WORK REQUEST: Report back each line of the records that contains the string "fruit".

Items from a dataset:
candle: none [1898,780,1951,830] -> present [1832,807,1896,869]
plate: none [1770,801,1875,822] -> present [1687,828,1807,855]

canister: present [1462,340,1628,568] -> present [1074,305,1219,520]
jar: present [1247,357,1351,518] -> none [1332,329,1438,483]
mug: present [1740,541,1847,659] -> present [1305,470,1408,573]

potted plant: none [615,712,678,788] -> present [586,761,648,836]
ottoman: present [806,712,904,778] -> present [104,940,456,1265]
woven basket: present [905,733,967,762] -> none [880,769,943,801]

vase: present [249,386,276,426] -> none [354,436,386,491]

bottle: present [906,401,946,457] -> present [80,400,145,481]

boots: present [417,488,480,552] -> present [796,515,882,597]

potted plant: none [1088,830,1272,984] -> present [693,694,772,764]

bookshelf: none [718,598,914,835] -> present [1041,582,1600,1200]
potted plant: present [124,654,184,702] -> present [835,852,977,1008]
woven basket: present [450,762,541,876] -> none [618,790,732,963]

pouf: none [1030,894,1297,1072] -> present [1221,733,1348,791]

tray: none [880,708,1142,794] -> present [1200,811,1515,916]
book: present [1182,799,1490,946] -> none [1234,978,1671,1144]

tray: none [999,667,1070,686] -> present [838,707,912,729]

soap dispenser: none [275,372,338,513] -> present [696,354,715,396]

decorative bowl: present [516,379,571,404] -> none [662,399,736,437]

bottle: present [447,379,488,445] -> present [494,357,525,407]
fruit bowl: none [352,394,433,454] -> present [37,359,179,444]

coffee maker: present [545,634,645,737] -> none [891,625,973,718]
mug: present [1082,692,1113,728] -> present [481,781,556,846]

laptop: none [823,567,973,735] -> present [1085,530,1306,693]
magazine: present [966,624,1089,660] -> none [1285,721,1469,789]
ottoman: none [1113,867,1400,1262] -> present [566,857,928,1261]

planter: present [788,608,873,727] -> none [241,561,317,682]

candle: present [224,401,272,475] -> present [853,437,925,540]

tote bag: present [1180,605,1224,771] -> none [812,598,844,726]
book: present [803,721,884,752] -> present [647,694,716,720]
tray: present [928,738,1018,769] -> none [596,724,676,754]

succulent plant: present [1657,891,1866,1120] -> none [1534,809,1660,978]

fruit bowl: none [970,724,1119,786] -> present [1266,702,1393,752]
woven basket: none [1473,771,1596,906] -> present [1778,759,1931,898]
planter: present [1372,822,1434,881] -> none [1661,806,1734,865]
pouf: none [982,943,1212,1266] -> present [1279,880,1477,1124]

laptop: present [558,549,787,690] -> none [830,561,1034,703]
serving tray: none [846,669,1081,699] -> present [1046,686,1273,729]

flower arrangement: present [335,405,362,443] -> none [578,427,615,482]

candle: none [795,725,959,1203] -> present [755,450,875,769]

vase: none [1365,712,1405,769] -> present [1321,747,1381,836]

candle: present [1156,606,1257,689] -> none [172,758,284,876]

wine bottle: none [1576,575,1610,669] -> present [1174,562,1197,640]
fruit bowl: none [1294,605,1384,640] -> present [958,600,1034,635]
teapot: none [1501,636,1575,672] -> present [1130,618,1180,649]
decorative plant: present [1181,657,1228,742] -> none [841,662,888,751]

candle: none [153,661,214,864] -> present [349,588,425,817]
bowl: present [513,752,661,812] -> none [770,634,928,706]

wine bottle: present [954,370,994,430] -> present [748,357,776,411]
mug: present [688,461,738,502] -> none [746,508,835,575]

SOLUTION FOR THIS TASK:
fruit bowl: none [352,394,433,454] -> present [37,359,179,444]
fruit bowl: none [970,724,1119,786] -> present [1266,702,1393,752]
fruit bowl: none [1294,605,1384,640] -> present [958,600,1034,635]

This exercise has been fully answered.